Directions for this task ▸ Continue the passage on anthrax cardiovascular effects from its last sentence, carrying on its discussion of hypoxia versus septic shock.

*** Quoted passage ***

Cardiovascular Effects

Hypoxia vs. septic shock

Systemic anthrax has long been known to affect the cardiovascular system and lead to cyanosis as well as large decreases in pulse and blood pressure in the final stages of infection in many animal models and human case studies (Cui et al., 2004, 2007; Klempner et al., 2010; Sweeney et al., 2010). What has become clearer is that the exotoxins not only target the vasculature, but also the cardiac tissue. Early anthrax research suggested that the exotoxin induced immunopathology due to sepsis and this led to the vascular damage and shock at terminal stages. In the past 10 years, however, there has been growing credence to the hypothesis that the shock-like phenotype of anthrax is due to cardiovascular damage directly from exotoxins rather than immunopathology from intoxicated host-cells. Injection of purified LT in mice leads to host tissue damage more consistent with hypoxia, rather than endotoxin/macrophage induced septic shock (Moayeri et al., 2003). Post-mortem histology from LT-injected BALB/cJ mice demonstrates a lack of indicators of cytokine-induced shock, e.g., fibrin clots and capillary thrombosis in the liver, kidney dysfunction, or extended increased production of pro-inflammatory cytokines. Rather, hypoxic response proteins rapidly increase after LT injection. This contrasted earlier work from Hanna and Collier which concluded that the rapid death from LT injection was due to increased cytokine production from macrophages (Hanna et al., 1993). Further, depletion of macrophages and antibody mediated neutralization of IL-1 protects mice from LT-mediated death. Adoptive transfer of RAW264.7 cells, which are sensitive to LT-mediated pyroptosis and secrete IL-1β, into macrophage-depleted mice re-establishes the rapid death phenotype (Hanna et al., 1993). Subsequent studies, however, have shown evidence that LT predominantly suppresses pro-inflammatory cytokine production even when LPS is used as the stimulus (Pellizzari et al., 1999; Cui et al., 2004, 2006). Similarly, slow infusion of LT into rats reduces cytokines in serum when compared to rats that received LPS only. Delivery of purified ET can also exert pro-inflammatory effects with some cytokines, but since ET does not induce pyroptosis, it has never been implicated as causing pro-inflammatory septic shock (Firoved et al., 2005).

*** End of Quoted passage ***
*** Entries provided ***

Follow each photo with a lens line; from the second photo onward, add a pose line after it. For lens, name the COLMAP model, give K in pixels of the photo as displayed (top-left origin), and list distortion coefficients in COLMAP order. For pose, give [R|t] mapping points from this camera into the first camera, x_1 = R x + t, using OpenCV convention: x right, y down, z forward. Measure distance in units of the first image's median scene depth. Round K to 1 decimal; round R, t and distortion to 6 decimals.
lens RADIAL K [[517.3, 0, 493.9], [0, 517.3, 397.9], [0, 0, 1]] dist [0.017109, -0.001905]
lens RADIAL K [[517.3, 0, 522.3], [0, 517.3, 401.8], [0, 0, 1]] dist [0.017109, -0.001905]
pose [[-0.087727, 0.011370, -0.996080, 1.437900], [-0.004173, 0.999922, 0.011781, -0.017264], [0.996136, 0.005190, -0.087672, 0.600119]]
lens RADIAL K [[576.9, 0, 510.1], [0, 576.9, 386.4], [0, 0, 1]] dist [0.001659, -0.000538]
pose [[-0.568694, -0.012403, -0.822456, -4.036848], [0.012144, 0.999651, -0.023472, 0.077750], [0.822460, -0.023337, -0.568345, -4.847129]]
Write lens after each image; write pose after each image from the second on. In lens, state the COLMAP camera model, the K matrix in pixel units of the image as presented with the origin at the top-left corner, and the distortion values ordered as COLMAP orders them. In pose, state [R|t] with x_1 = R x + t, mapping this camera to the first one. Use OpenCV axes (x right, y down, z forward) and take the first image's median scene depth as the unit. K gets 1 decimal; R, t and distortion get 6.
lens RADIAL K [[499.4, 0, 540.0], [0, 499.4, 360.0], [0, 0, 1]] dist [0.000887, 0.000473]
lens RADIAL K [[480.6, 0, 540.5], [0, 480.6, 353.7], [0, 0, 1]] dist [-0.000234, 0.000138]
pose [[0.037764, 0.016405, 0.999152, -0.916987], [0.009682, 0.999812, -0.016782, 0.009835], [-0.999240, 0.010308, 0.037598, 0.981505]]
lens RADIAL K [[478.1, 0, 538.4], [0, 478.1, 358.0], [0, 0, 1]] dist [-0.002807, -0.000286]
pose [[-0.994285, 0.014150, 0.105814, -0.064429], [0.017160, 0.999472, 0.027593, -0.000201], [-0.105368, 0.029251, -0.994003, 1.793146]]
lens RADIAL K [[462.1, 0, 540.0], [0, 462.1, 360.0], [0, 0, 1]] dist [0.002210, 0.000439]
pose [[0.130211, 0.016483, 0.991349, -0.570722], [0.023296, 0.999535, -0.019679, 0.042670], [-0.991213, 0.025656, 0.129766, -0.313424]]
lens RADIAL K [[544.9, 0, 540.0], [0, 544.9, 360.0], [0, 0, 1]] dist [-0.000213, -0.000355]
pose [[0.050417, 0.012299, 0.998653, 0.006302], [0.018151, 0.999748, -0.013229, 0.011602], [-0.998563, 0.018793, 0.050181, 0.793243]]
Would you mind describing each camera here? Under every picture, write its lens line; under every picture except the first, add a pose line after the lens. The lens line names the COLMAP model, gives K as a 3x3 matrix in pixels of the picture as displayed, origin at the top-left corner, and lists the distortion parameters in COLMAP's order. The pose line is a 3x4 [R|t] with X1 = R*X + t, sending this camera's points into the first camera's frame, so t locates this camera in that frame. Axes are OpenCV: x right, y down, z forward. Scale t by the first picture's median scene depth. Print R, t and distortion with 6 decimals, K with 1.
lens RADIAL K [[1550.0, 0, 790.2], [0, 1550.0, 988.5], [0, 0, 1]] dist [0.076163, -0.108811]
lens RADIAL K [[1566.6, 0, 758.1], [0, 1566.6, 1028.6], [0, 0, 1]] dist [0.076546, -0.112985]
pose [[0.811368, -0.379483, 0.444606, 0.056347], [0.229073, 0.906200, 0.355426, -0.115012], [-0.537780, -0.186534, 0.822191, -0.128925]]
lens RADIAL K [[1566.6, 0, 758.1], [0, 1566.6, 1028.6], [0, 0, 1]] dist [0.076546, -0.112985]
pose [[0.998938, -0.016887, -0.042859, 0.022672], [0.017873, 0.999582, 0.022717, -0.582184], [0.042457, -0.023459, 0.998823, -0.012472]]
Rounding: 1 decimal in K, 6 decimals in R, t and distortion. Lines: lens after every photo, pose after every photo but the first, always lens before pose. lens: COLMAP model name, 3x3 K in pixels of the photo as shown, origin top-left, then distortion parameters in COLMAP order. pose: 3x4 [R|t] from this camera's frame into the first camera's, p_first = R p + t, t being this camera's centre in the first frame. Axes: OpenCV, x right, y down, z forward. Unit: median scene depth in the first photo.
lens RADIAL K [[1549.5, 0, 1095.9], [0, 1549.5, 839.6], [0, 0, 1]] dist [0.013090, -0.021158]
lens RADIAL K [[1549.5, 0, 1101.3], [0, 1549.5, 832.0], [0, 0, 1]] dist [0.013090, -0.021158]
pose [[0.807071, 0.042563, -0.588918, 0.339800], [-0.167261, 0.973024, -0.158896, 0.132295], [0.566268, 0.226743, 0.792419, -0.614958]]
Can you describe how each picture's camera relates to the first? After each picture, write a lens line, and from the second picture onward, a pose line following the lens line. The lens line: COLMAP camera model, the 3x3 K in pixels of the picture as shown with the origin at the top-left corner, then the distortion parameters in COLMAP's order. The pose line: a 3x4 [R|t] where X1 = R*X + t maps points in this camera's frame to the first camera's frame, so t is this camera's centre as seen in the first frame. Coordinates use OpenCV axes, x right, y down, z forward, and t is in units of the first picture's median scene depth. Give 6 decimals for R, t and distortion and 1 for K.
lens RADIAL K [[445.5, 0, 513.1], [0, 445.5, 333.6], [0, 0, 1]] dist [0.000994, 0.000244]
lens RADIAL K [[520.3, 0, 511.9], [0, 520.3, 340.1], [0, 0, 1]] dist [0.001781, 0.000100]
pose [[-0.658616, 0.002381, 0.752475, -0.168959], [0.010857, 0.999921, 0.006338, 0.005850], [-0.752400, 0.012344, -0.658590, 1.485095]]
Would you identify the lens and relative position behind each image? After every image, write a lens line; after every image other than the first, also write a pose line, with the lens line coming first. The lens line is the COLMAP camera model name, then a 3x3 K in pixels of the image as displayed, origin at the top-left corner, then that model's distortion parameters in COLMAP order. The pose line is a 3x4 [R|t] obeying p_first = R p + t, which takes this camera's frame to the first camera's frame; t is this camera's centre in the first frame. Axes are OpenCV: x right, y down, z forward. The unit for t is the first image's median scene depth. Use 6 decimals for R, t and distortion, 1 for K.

*** End of Entries provided ***

Response to the exercise ▸
Infusions or boluses of purified exotoxin do not completely replicate the pathology of anthrax and toxemia should not be thought of as recapitulating the bacterial infection. In contrast to the Moayeri hypoxia study, necropsies from B. anthracis infections show fibrin deposits and vasculitis in several animal models (Twenhafel, 2010). What is striking is that the bacilli can reach such high numbers in hosts before there are any overt signs of morbidity. Since the majority of data support an anti-inflammatory role of LT and ET, it is possible that anthrax exotoxins are temporarily reducing immunopathology by reducing the amount of pro-inflammatory cytokines produced by the host. Similar to the effect of anthrax exotoxin reducing the amount of pro-inflammatory cytokines in immune cells, several reports have shown that LT reduces pro-inflammatory cytokines in endothelial cells. IL-8 transcripts are destabilized by LT via dephosphorylation of the RNA regulation protein tristetraprolin (Batty et al., 2006; Chow et al., 2010). In addition, purified LT suppresses tissue factor production and NF-κB upregulation when endothelial cells are stimulated by LPS (Rao et al., 2004). Perhaps the reduction of the inflammatory response is critical early in infection to protect the bacteria from innate defenses as they initially colonize and then progress toward dissemination to the blood stream. Although few studies have looked at the effect of B. anthracis peptidoglycan on host-cells, the pro-inflammatory responses induced by peptidoglycan require the p38 MAP kinase pathway that are in turn inhibited by purified LT (Langer et al., 2008; Iyer et al., 2010). Additionally, sub-lethal doses of LT can result in slight reductions of pro-inflammatory cytokines in rats injected with E. coli or its purified LPS (Cui et al., 2006). In contrast to the anti-inflammatory role of LT to the endothelium, LT has an additive effect with TNF-α to up regulate VCAM expression in human endothelial cells (Steele et al., 2005). Further studies are necessary to understand the mechanism and limitations of exotoxin to prevent immunopathology via peptidoglycan.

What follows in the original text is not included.